Eine massive Werbekampagne für die vermeintliche „Volksaktie“ der Telekom führte 2001 zu einem wahren Run auf die Börsen: Die Aktie wurde ab Juni 2000 in großen Mengen ausgegeben. Man bewarb die Aktie als perfektes Anlageprodukt für die Altersvorsorge. Dies rief auch eine Vielzahl von Kleinanlegern und Kleinsparern auf den Plan. Aufgrund der Telekom-Aktie stieg auch die Quote der Aktiensparer: Sie lag in 2000 bei 18,5 Prozent und in 2001 sogar bei 20,0 Prozent. Rund 1,9 Millionen Kleinanleger investierten in 285 Millionen T-Aktien im Wert von umgerechnet 4,2 Milliarden Euro. Die Attraktivität der Telekom-Aktie schien aus Deutschland ein Land der Aktionäre zu machen.
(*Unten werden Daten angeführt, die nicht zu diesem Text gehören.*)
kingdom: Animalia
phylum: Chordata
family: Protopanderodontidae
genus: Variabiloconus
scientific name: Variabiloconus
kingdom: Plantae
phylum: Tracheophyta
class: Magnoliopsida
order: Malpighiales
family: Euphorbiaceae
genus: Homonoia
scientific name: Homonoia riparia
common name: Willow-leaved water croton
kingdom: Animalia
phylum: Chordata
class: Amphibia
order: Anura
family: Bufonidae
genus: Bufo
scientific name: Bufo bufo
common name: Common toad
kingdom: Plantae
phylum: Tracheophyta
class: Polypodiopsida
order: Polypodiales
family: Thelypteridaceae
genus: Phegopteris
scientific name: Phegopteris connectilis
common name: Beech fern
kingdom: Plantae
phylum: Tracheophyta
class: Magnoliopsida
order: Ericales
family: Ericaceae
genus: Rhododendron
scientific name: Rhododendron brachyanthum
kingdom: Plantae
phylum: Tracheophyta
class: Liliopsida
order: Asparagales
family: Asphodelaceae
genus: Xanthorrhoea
Was freilich damals in der Euphorie unterging: Die Aktie war schon bei Ausgabe massiv überbewertet: zumal es aus heutiger Sicht nahezu tollkühn scheint, das Schicksal vieler Kleinanleger von Aktien nur eines Unternehmens abhängig zu machen. Als dann noch herauskam, dass die Deutsche Telekom Immobilienbestände überbewertet und während des zweiten und dritten Börsengangs falsche Zahlen in die Öffentlichkeit getragen hatte, kam es zur Katastrophe. Die Aktie, die im März 2000 noch bei 103,50 Euro notierte, stürzte bis zum Jahr 2010 auf 8,85 Euro ab: Viele Kleinanleger verloren einen großen Teil ihrer Ersparnisse.

Aktienmüdigkeit mit Nachwirkungen noch in 2021

Dieses Trauma sorgte auch dafür, dass die Quote der Aktiensparer wieder akut zurück ging: Sie sank bis 2008 auf 14,4 Prozent. Die globale Banken- und Finanzkrise ab 2007 tat ihr Übriges. So lag die Quote der Aktiensparer laut Deutschem Aktieninstitut in 2010 wieder bei 12,9 Prozent, die Aktionärsquote nun sogar bei nur 5,6 Prozent. T-Aktie und Bankenkrise hatten zu einem massiven Misstrauen der Bevölkerung gegenüber Aktien und in der Folge zu einer Aktienmüdigkeit geführt, die laut einer Studie des Deutschen Instituts für Wirtschaftsforschung (DIW) noch in 2021 bei älteren Anlegern nachwirkte (Versicherungsbote berichtete).

Quote der Aktiensparer nähert sich wieder Zahlen des Telekom-Hypes

Nun aber ist die Quote der Aktiensparer wieder auf dem Niveau wie zu Beginn des Millenniums, zeigt die DAI-Studie: 18,3 Prozent der Bevölkerung ab 14 Jahren investieren in 2022 in Fonds, ETFs oder Aktien.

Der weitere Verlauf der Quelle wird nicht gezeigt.